Un gros jouet : l’Alexa
J’ai l’habitude de faire du Log C. Là, j’ai tourné en Scope et j’ai voulu tourner en vrai Scope. Je ne voulais pas du Super 35 car je me serais retrouvé avec des focales courtes et je serais sorti du décor à vitesse grand V. J’ai opté pour des optiques Panavision classiques, qui pèsent une tonne mais comme j’étais entièrement en studio… J’ai choisi la Studio pour avoir la visée optique. Ce fut d’un grand confort pour moi. J’ai retrouvé la visée optique comme avant, avec la chaleur dans l’œilleton, où l’on voit les contrastes. Jean-Pierre Duret, l’ingénieur du son, était inquiet pour le bruit de l’obturateur. Avant, c’était la pellicule qui en faisait, et plus que l’obturateur ! Mais je coupais la visée optique lorsqu’il le fallait.
L’anecdote : Alain Resnais me dit un jour qu’il n’y a plus d’images noires entre chaque image avec le numérique. Je pensais qu’il parlait de l’inter-image. Mais non, il parlait de l’obturateur et de ce moment on l’on n’impressionnait pas pendant 1/50e de seconde mais où il se passait quelque chose quand même ! Je lui ai dit que ça tombait bien car sur cette caméra, il y avait toujours ce cinquantième de seconde qui nous échappait…

Accorder, raccorder tout cela, et que la couleur danse !

* **Données enregistrées**
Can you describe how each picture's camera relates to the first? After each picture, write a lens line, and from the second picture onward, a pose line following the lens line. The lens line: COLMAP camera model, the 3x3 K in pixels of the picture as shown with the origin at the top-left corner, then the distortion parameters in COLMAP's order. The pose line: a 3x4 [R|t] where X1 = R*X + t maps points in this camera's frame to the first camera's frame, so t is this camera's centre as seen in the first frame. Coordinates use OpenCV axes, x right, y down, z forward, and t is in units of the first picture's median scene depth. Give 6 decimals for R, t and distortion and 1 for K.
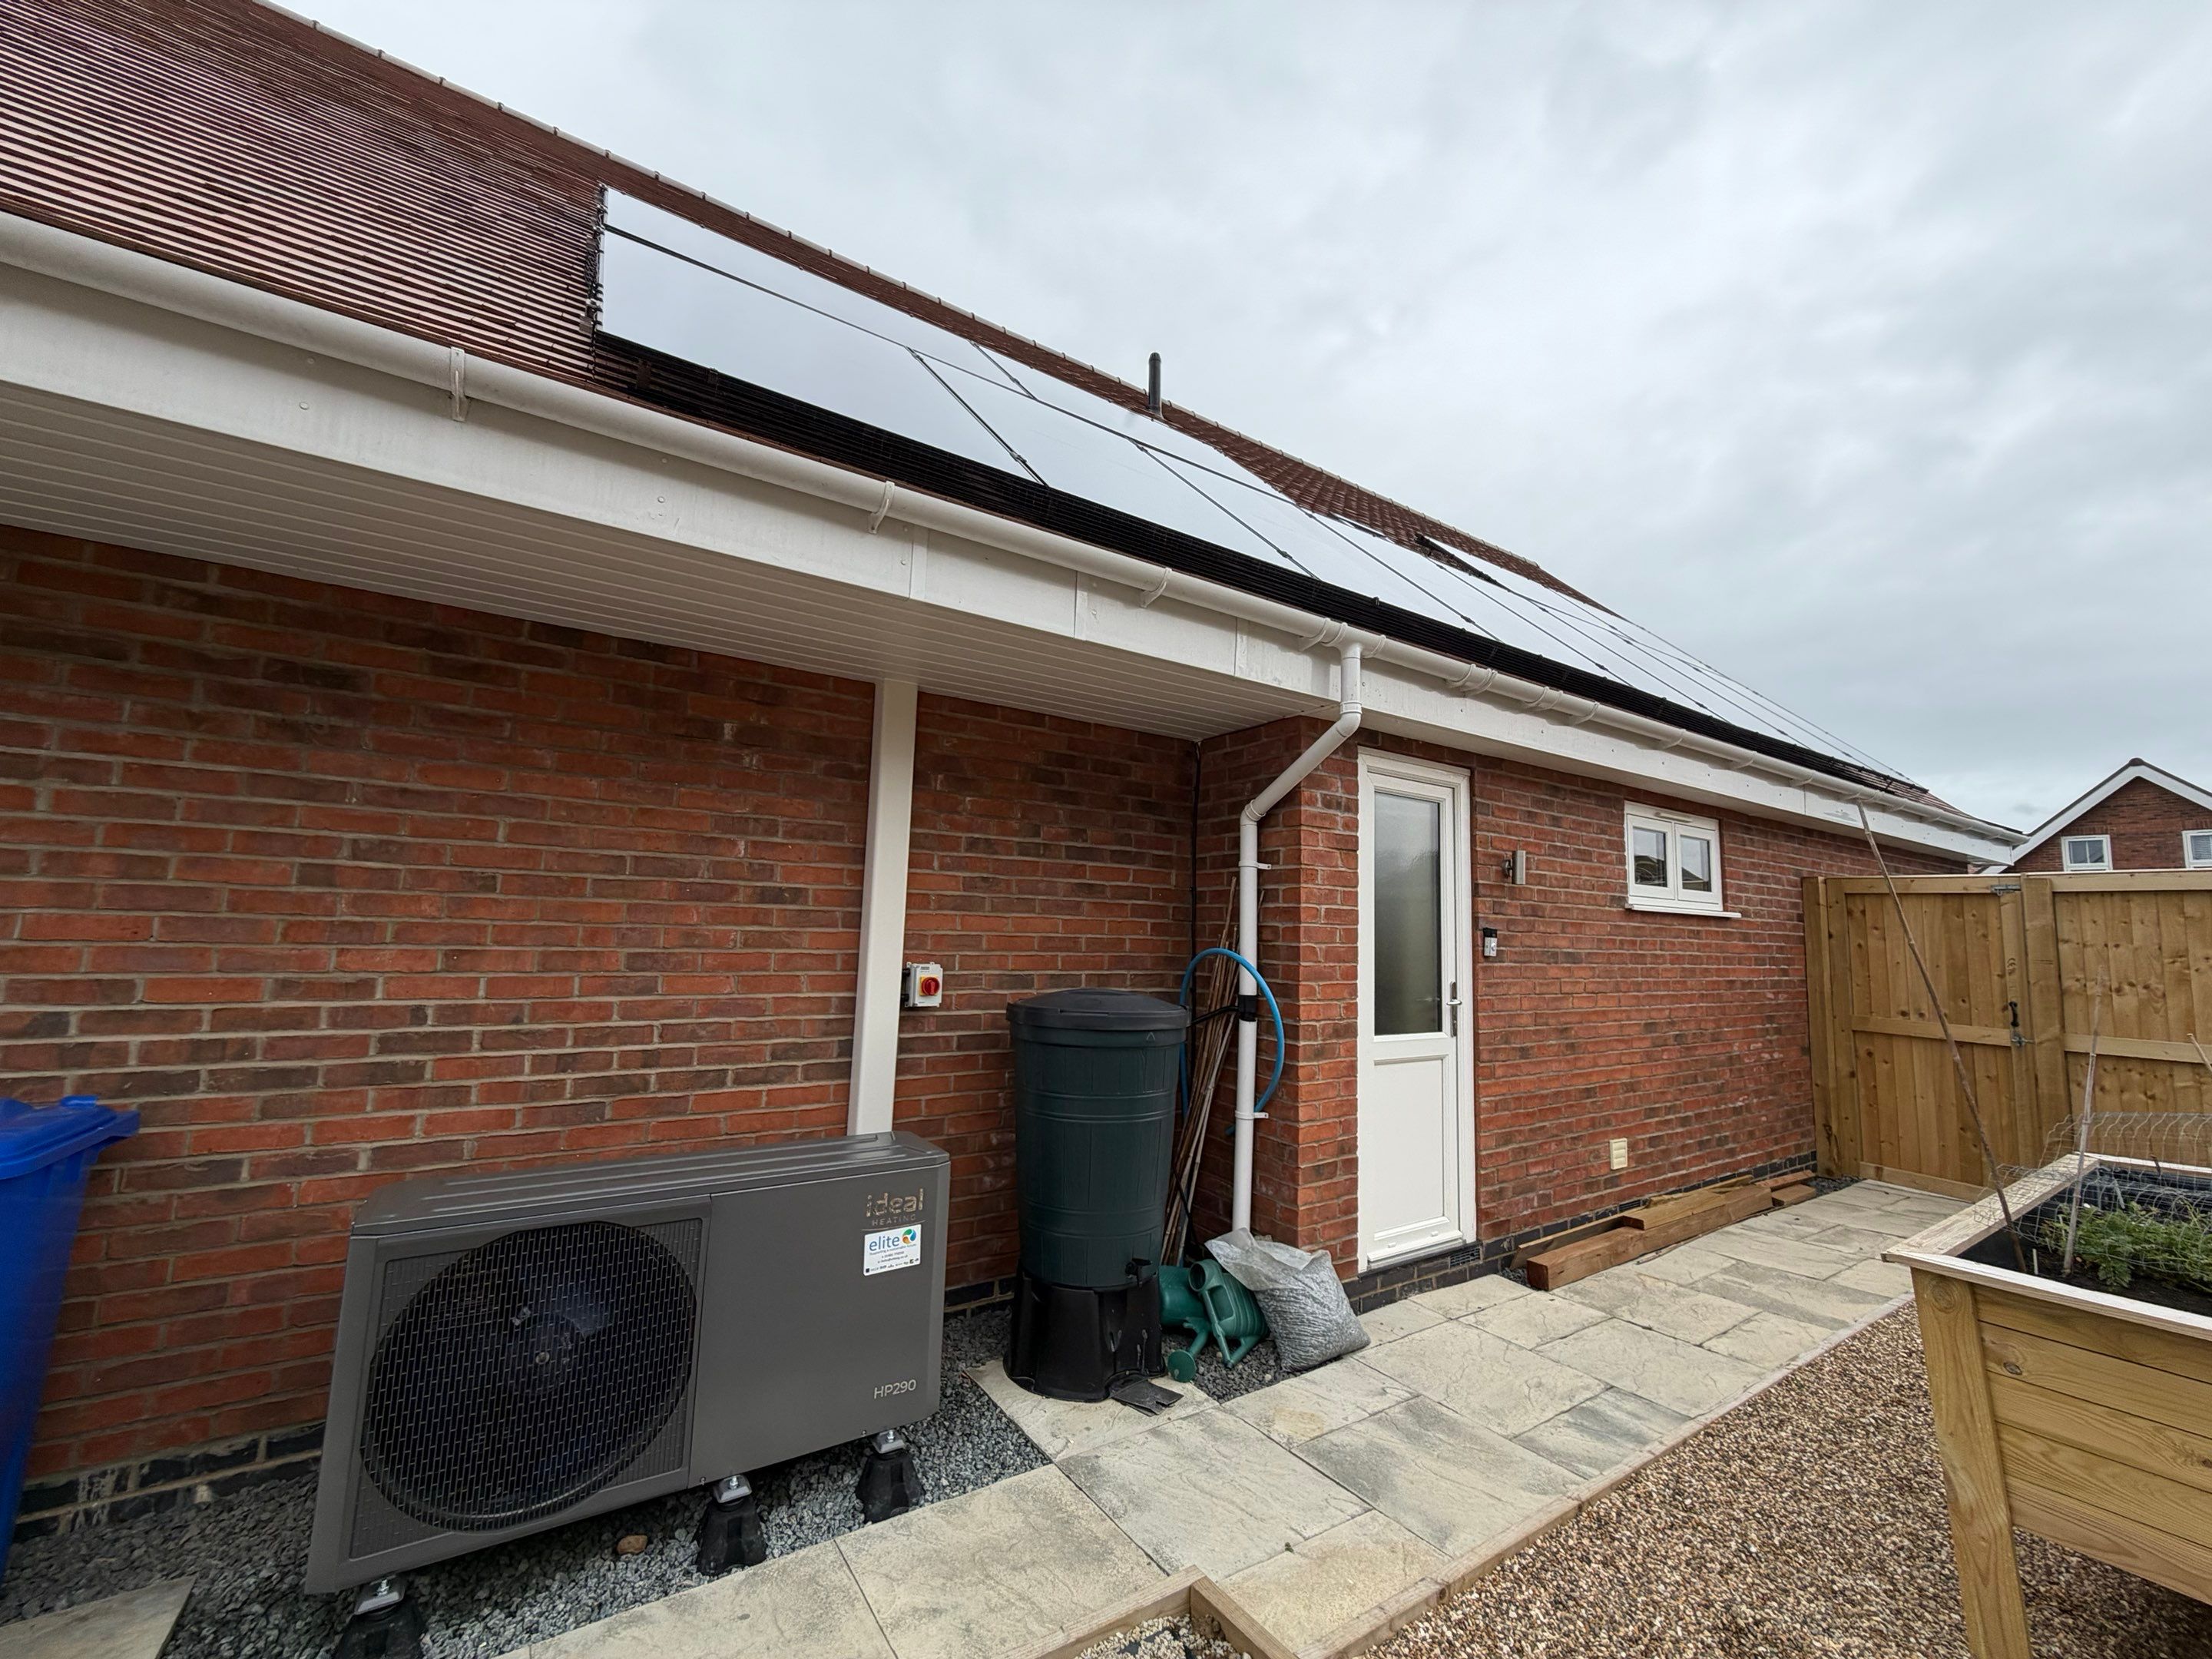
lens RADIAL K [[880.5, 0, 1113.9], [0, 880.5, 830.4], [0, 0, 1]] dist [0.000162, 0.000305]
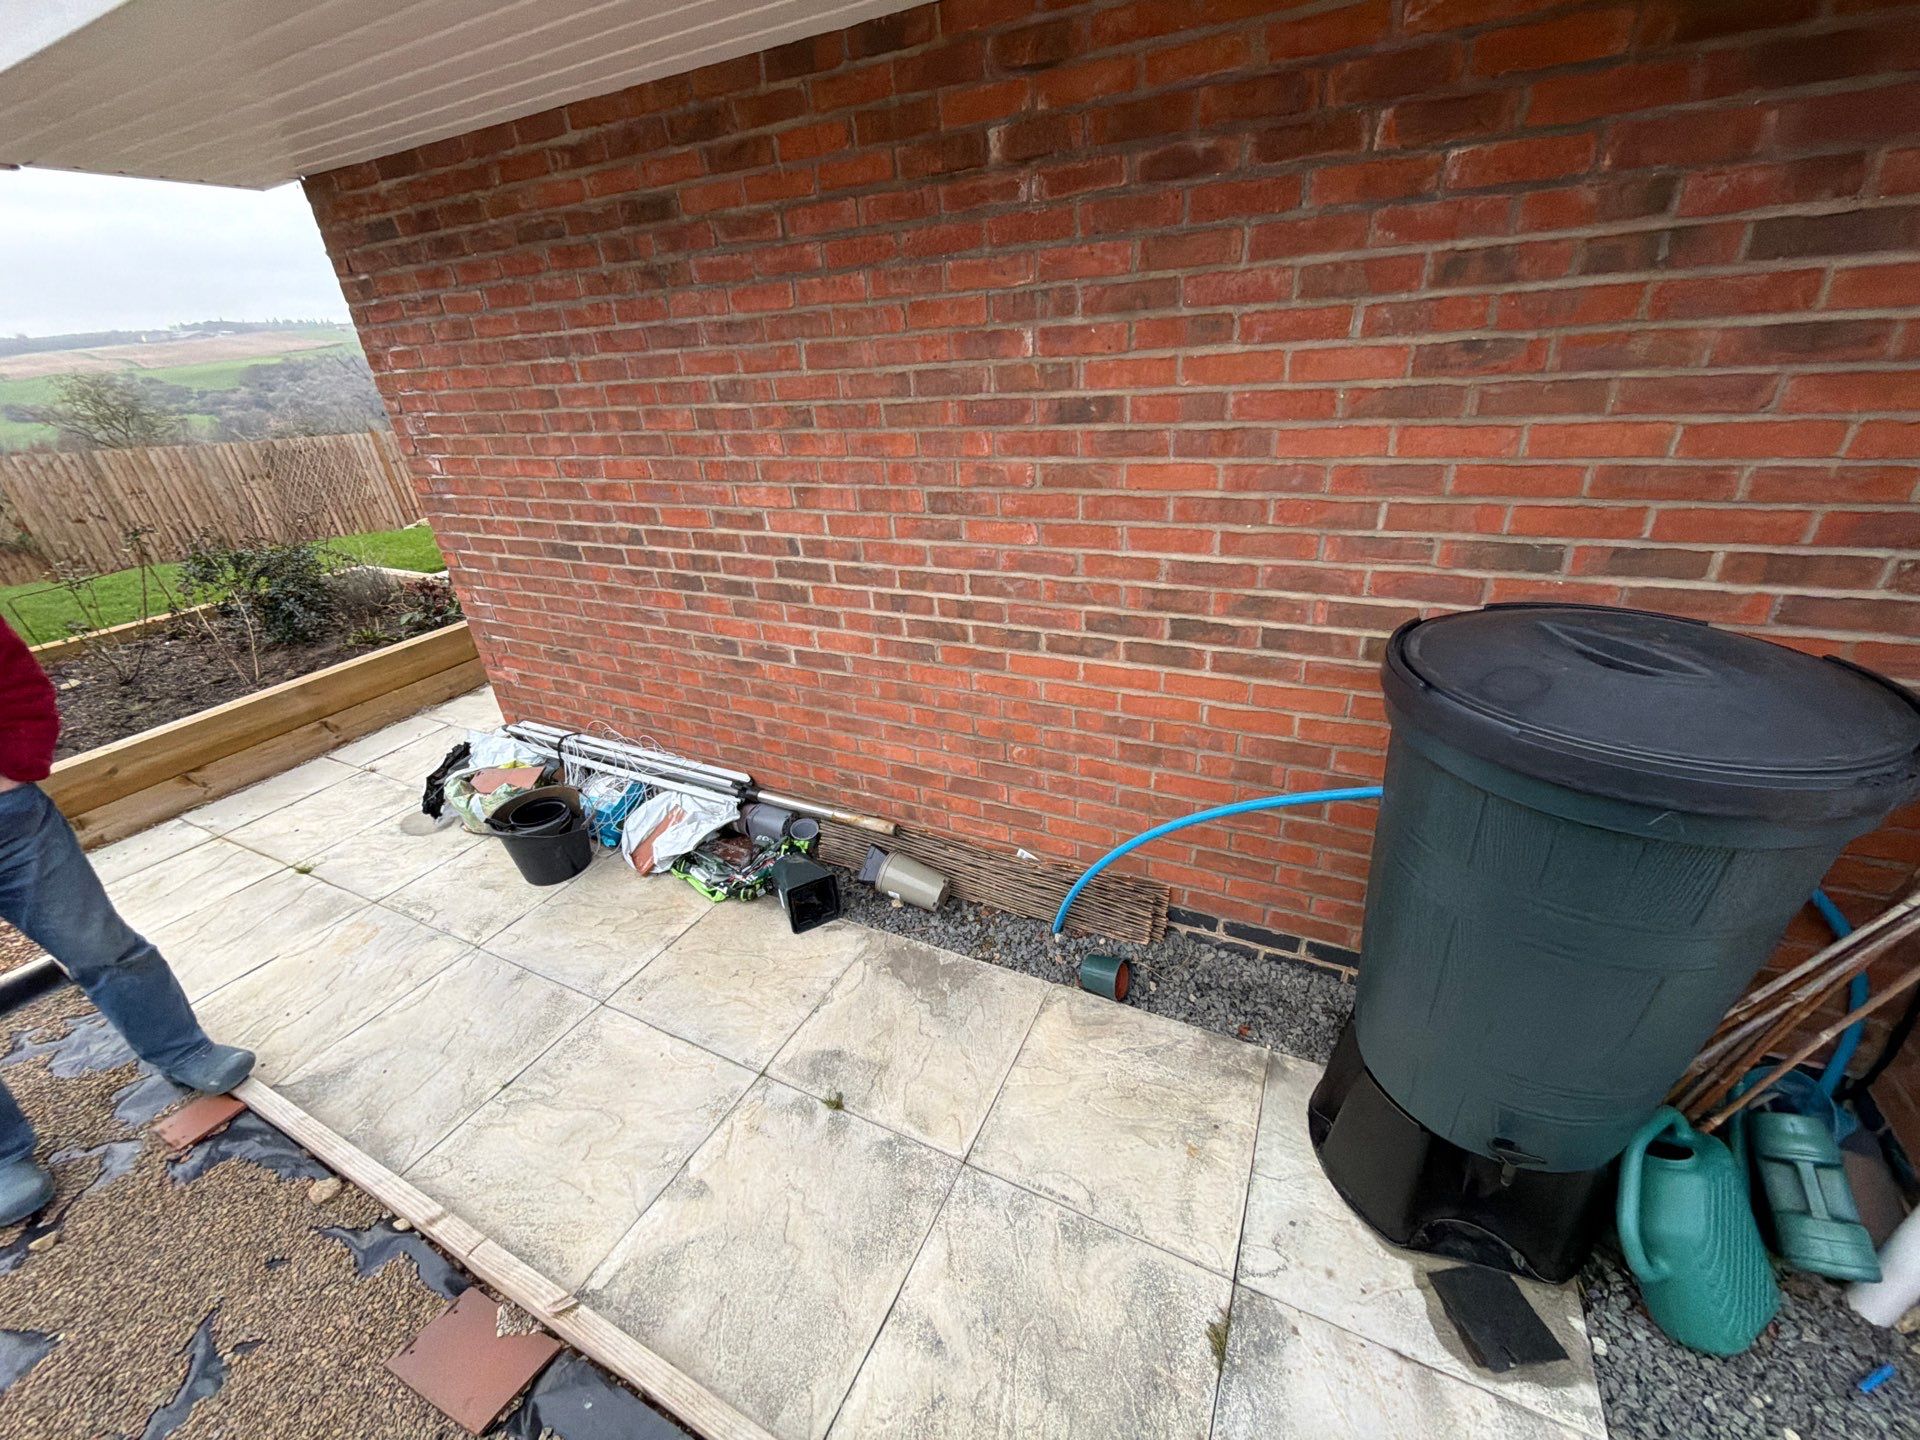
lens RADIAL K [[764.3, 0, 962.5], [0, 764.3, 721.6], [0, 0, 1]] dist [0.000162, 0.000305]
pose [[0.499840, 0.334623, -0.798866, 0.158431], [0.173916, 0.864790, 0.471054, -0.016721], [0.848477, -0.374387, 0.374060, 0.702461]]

==

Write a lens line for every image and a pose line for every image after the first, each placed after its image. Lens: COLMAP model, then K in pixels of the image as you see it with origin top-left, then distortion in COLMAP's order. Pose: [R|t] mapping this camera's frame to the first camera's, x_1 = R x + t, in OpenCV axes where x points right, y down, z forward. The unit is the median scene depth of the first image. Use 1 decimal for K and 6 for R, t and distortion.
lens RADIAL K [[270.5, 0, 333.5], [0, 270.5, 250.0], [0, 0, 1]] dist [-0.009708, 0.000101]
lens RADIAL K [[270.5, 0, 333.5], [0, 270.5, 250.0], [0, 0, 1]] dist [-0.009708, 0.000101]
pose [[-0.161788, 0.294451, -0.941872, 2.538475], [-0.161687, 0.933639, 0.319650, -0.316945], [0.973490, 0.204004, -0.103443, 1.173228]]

* **Comment procéder**
Répondez aux questions suivantes à partir de l'extrait sur la caméra Alexa.
1. Pour quelle raison la version Studio a-t-elle été choisie ?
2. Qui s'inquiétait du bruit de l'obturateur ?
3. D'après Alain Resnais, qu'est-ce qui n'existe plus avec le numérique ?

* **Exercice corrigé**
1. Pour avoir la visée optique.
2. Jean-Pierre Duret, l'ingénieur du son.
3. Les images noires entre chaque image.